Rebekah Stewart Schicker, MSN, MPH, APRN, Epidemic Intelligence Service (EIS) Officer at the Centers for Disease Control and Prevention, National Center for Immunization and Respiratory Diseases, Influenza Division, discusses which outpatient populations are at highest risk of influenza-associated complications and the recommended treatments for these individuals.

Rebekah Stewart Schicker, MSN, MPH, APRN, Epidemic Intelligence Service (EIS) Officer at the Centers for Disease Control and Prevention, National Center for Immunization and Respiratory Diseases, Influenza Division, discusses which outpatient populations are at highest risk of influenza-associated complications and recommended treatments.

Interview Transcript (slightly modified for readability)

"The outpatient population that’s considered at high risk for influenza-associated complications [include] children younger than 2 years, adults 65 and older, pregnant women, and people with certain underlying health conditions, such as asthma, diabetes, heart disease, or chronic obstructive pulmonary disease, or immunosuppression, among others.
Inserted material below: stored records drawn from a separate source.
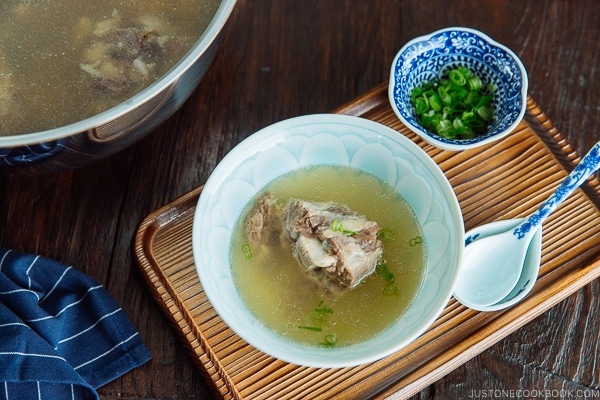
Locate an element on the screen. spoon is located at coordinates (490, 261).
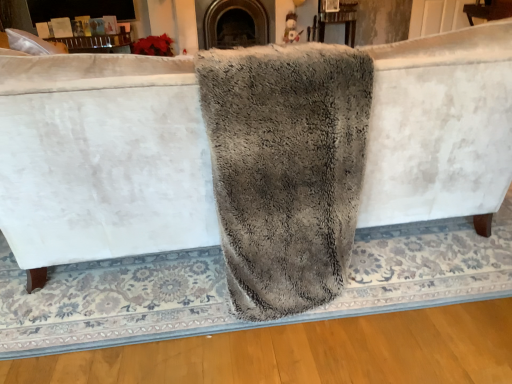
Question: Could you tell me if gray fluffy bath towel at center is turned towards wooden table at upper center?

Choices:
 (A) yes
 (B) no

Answer: (B)

Question: From a real-world perspective, is gray fluffy bath towel at center located beneath wooden table at upper center?

Choices:
 (A) yes
 (B) no

Answer: (B)

Question: Is the position of gray fluffy bath towel at center more distant than that of wooden table at upper center?

Choices:
 (A) yes
 (B) no

Answer: (B)

Question: Does gray fluffy bath towel at center have a lesser height compared to wooden table at upper center?

Choices:
 (A) no
 (B) yes

Answer: (A)

Question: Does gray fluffy bath towel at center have a smaller size compared to wooden table at upper center?

Choices:
 (A) yes
 (B) no

Answer: (B)

Question: From a real-world perspective, is gray fluffy bath towel at center above or below wooden table at upper center?

Choices:
 (A) below
 (B) above

Answer: (B)

Question: Does point (231, 117) appear closer or farther from the camera than point (349, 3)?

Choices:
 (A) closer
 (B) farther

Answer: (A)

Question: Would you say gray fluffy bath towel at center is to the left or to the right of wooden table at upper center in the picture?

Choices:
 (A) left
 (B) right

Answer: (A)

Question: Is gray fluffy bath towel at center taller or shorter than wooden table at upper center?

Choices:
 (A) tall
 (B) short

Answer: (A)

Question: Visually, is wooden table at upper center positioned to the left or to the right of dark gray stone fireplace at center?

Choices:
 (A) left
 (B) right

Answer: (B)

Question: From their relative heights in the image, would you say wooden table at upper center is taller or shorter than dark gray stone fireplace at center?

Choices:
 (A) tall
 (B) short

Answer: (B)

Question: Do you think wooden table at upper center is within dark gray stone fireplace at center, or outside of it?

Choices:
 (A) inside
 (B) outside

Answer: (B)

Question: Considering the positions of wooden table at upper center and dark gray stone fireplace at center in the image, is wooden table at upper center wider or thinner than dark gray stone fireplace at center?

Choices:
 (A) thin
 (B) wide

Answer: (A)

Question: In terms of width, does wooden table at upper center look wider or thinner when compared to gray fluffy bath towel at center?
The treatment for influenza among patients at high risk, or among any person who’s hospitalized, or has progressive influenza illness is a neurominidase inhibitor. Really, neurominidase inhibitors are the only approved treatment for influenza, and they include medications such as oseltamivir (Tamiflu), or zanamivir (Relenza) or peramivir [(Rapivab)]. Oseltamivir (Tamiflu), is the most commonly used one in the outpatient setting and it’s recommended as early as possible after symptoms start. The benefits are seen most when it’s started within two days of symptom onset."